Task to carry out. Repeat each line of the records below exactly.

Data for this task Start Marker

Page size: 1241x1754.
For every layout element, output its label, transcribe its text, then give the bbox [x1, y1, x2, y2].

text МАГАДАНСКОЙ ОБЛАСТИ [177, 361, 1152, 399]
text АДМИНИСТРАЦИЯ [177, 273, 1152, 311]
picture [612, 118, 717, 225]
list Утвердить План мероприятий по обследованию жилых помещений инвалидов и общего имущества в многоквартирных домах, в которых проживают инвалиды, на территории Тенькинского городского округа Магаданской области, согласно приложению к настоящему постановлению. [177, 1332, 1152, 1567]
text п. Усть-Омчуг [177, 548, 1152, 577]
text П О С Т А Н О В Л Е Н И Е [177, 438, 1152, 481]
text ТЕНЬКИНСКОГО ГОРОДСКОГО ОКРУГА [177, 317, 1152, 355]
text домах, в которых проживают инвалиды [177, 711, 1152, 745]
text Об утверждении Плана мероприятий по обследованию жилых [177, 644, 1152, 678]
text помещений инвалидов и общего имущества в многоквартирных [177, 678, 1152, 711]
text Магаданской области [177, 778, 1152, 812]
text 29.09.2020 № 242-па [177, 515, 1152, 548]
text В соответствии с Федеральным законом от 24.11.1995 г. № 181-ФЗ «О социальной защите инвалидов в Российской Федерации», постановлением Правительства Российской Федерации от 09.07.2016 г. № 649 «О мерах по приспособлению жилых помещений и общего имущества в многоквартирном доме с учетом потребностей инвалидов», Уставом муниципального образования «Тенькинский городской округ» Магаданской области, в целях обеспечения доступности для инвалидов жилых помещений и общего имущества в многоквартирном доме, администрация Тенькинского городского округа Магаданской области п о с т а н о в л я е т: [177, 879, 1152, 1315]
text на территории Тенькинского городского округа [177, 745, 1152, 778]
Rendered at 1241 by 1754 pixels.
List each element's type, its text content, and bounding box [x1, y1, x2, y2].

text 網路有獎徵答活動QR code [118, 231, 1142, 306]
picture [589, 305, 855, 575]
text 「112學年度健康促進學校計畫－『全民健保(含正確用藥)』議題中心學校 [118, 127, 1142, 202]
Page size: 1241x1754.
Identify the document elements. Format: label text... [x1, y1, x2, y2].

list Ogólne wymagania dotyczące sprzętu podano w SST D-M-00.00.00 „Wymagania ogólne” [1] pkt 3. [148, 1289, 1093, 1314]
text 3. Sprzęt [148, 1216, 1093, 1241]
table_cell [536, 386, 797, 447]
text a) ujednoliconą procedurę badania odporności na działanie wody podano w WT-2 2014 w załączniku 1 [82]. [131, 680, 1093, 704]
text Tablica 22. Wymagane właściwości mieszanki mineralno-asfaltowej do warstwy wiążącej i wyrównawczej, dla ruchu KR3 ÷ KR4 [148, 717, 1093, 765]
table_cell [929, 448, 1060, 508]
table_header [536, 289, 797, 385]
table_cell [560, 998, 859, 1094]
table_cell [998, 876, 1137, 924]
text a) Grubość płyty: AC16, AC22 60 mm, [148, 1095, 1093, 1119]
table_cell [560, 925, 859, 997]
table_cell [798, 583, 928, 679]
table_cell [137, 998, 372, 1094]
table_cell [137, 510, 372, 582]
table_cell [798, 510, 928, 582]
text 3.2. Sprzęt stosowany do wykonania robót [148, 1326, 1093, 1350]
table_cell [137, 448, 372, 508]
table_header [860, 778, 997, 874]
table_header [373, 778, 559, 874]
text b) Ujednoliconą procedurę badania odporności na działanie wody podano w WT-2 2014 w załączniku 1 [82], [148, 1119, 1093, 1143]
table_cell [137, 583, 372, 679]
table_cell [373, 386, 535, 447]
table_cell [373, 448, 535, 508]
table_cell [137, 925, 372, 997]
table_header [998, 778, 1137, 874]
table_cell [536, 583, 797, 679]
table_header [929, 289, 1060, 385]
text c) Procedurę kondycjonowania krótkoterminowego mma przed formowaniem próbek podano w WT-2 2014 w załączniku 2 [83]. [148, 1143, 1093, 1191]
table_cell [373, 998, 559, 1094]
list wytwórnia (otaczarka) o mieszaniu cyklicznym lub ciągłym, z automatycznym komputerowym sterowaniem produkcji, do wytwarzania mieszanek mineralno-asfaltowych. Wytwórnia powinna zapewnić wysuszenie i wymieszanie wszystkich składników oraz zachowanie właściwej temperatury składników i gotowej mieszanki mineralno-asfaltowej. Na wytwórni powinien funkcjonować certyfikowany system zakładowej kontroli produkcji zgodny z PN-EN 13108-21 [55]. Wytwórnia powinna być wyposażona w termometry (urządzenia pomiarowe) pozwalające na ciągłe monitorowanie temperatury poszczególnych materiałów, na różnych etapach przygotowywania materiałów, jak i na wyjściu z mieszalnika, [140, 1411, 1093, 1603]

Data for this task End Marker

Answer section.
Page size: 1241x1754.
For every layout element, output its label, transcribe its text, then give the bbox [x1, y1, x2, y2].

text МАГАДАНСКОЙ ОБЛАСТИ [177, 361, 1152, 399]
text АДМИНИСТРАЦИЯ [177, 273, 1152, 311]
picture [612, 118, 717, 225]
list Утвердить План мероприятий по обследованию жилых помещений инвалидов и общего имущества в многоквартирных домах, в которых проживают инвалиды, на территории Тенькинского городского округа Магаданской области, согласно приложению к настоящему постановлению. [177, 1332, 1152, 1567]
text п. Усть-Омчуг [177, 548, 1152, 577]
text П О С Т А Н О В Л Е Н И Е [177, 438, 1152, 481]
text ТЕНЬКИНСКОГО ГОРОДСКОГО ОКРУГА [177, 317, 1152, 355]
text домах, в которых проживают инвалиды [177, 711, 1152, 745]
text Об утверждении Плана мероприятий по обследованию жилых [177, 644, 1152, 678]
text помещений инвалидов и общего имущества в многоквартирных [177, 678, 1152, 711]
text Магаданской области [177, 778, 1152, 812]
text 29.09.2020 № 242-па [177, 515, 1152, 548]
text В соответствии с Федеральным законом от 24.11.1995 г. № 181-ФЗ «О социальной защите инвалидов в Российской Федерации», постановлением Правительства Российской Федерации от 09.07.2016 г. № 649 «О мерах по приспособлению жилых помещений и общего имущества в многоквартирном доме с учетом потребностей инвалидов», Уставом муниципального образования «Тенькинский городской округ» Магаданской области, в целях обеспечения доступности для инвалидов жилых помещений и общего имущества в многоквартирном доме, администрация Тенькинского городского округа Магаданской области п о с т а н о в л я е т: [177, 879, 1152, 1315]
text на территории Тенькинского городского округа [177, 745, 1152, 778]
Rendered at 1241 by 1754 pixels.
List each element's type, its text content, and bounding box [x1, y1, x2, y2].

text 網路有獎徵答活動QR code [118, 231, 1142, 306]
picture [589, 305, 855, 575]
text 「112學年度健康促進學校計畫－『全民健保(含正確用藥)』議題中心學校 [118, 127, 1142, 202]
Page size: 1241x1754.
Identify the document elements. Format: label text... [x1, y1, x2, y2].

list Ogólne wymagania dotyczące sprzętu podano w SST D-M-00.00.00 „Wymagania ogólne” [1] pkt 3. [148, 1289, 1093, 1314]
text 3. Sprzęt [148, 1216, 1093, 1241]
table_cell [536, 386, 797, 447]
text a) ujednoliconą procedurę badania odporności na działanie wody podano w WT-2 2014 w załączniku 1 [82]. [131, 680, 1093, 704]
text Tablica 22. Wymagane właściwości mieszanki mineralno-asfaltowej do warstwy wiążącej i wyrównawczej, dla ruchu KR3 ÷ KR4 [148, 717, 1093, 765]
table_cell [929, 448, 1060, 508]
table_header [536, 289, 797, 385]
table_cell [560, 998, 859, 1094]
table_cell [998, 876, 1137, 924]
text a) Grubość płyty: AC16, AC22 60 mm, [148, 1095, 1093, 1119]
table_cell [560, 925, 859, 997]
table_cell [798, 583, 928, 679]
table_cell [137, 998, 372, 1094]
table_cell [137, 510, 372, 582]
table_cell [798, 510, 928, 582]
text 3.2. Sprzęt stosowany do wykonania robót [148, 1326, 1093, 1350]
table_cell [137, 448, 372, 508]
table_header [860, 778, 997, 874]
table_header [373, 778, 559, 874]
text b) Ujednoliconą procedurę badania odporności na działanie wody podano w WT-2 2014 w załączniku 1 [82], [148, 1119, 1093, 1143]
table_cell [137, 583, 372, 679]
table_cell [373, 386, 535, 447]
table_cell [373, 448, 535, 508]
table_cell [137, 925, 372, 997]
table_header [998, 778, 1137, 874]
table_cell [536, 583, 797, 679]
table_header [929, 289, 1060, 385]
text c) Procedurę kondycjonowania krótkoterminowego mma przed formowaniem próbek podano w WT-2 2014 w załączniku 2 [83]. [148, 1143, 1093, 1191]
table_cell [373, 998, 559, 1094]
list wytwórnia (otaczarka) o mieszaniu cyklicznym lub ciągłym, z automatycznym komputerowym sterowaniem produkcji, do wytwarzania mieszanek mineralno-asfaltowych. Wytwórnia powinna zapewnić wysuszenie i wymieszanie wszystkich składników oraz zachowanie właściwej temperatury składników i gotowej mieszanki mineralno-asfaltowej. Na wytwórni powinien funkcjonować certyfikowany system zakładowej kontroli produkcji zgodny z PN-EN 13108-21 [55]. Wytwórnia powinna być wyposażona w termometry (urządzenia pomiarowe) pozwalające na ciągłe monitorowanie temperatury poszczególnych materiałów, na różnych etapach przygotowywania materiałów, jak i na wyjściu z mieszalnika, [140, 1411, 1093, 1603]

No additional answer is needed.